As another Brexit deadline looms, companies will need to consider if a no deal Brexit will leave them in breach of Irish company law.

Section 137 of the Companies Act 2014 (the “2014 Act”) provides that every Irish registered company is required to have at least one director who is resident in the EEA. Failing that, a company is liable to fines under the 2014 Act and the Taxes Consolidation Act 1997, or worse still, section 726 of the 2014 Act provides power to the Registrar of Companies to strike a company from the register if she has reasonable cause to believe that section 137 is not being complied with.

Until now, many companies have relied on a UK resident director to satisfy this requirement, however, if the UK does “crash out” of the EU come October 31st, this will no longer be an available avenue.

What do I do?

If your company has indeed been fulfilling this requirement by relying on a UK resident director, you must act now to ensure you do not default on your statutory obligations. You have 3 solutions;

  1. Appoint another director who is resident in the EEA;
  2. Put in place a non-EEA resident director bond; or
  3. Obtain a certificate of a real and continuous link with one or more economic activities in the state; or

Appointing an EEA director

In theory, the simplest solution, although this may not be an economically viable option for some companies.

Non-EEA resident director bond

This effectively provides an exemption from having an EEA resident director. A bond to the value of €25,000 can be put in place which provides that in the event of a failure by a company to pay the whole or part of a fine imposed in respect of an offence under company or tax legislation, there shall become payable, under the bond, a sum of money to discharge such a fine. Once in place, the bond is effective for 2 years and can be renewed thereafter if required.

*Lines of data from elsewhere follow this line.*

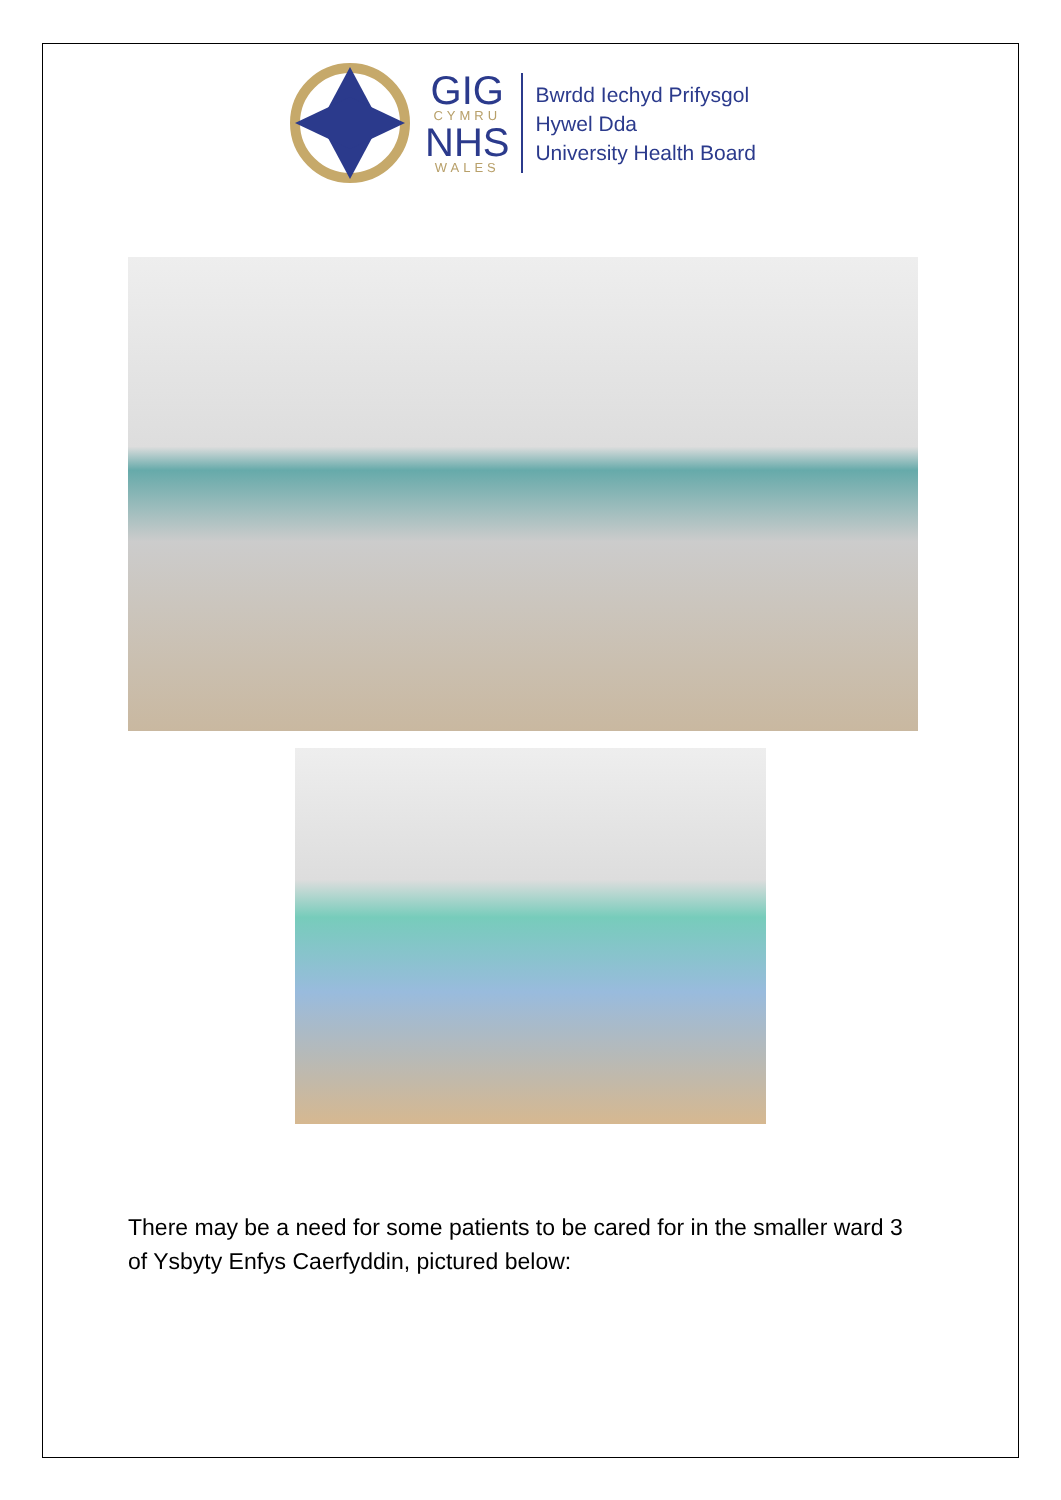GIG
CYMRU
NHS
WALES
Bwrdd Iechyd Prifysgol
Hywel Dda
University Health Board
There may be a need for some patients to be cared for in the smaller ward 3 of Ysbyty Enfys Caerfyddin, pictured below:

Certificate of a real and continuous link

To obtain such a certificate, an application can be made to the Registrar of Companies accompanied by a statement from the Irish Revenue Commissioners that the company has a real and continuous link with an economic activity within the state. For so long as the certificate is in force, the company will be exempt from having an EEA resident director. The granting of such certificate will only be on the basis of retrospective activity and as such will unlikely be available to a newly incorporated company intending to have such a real and continuous link.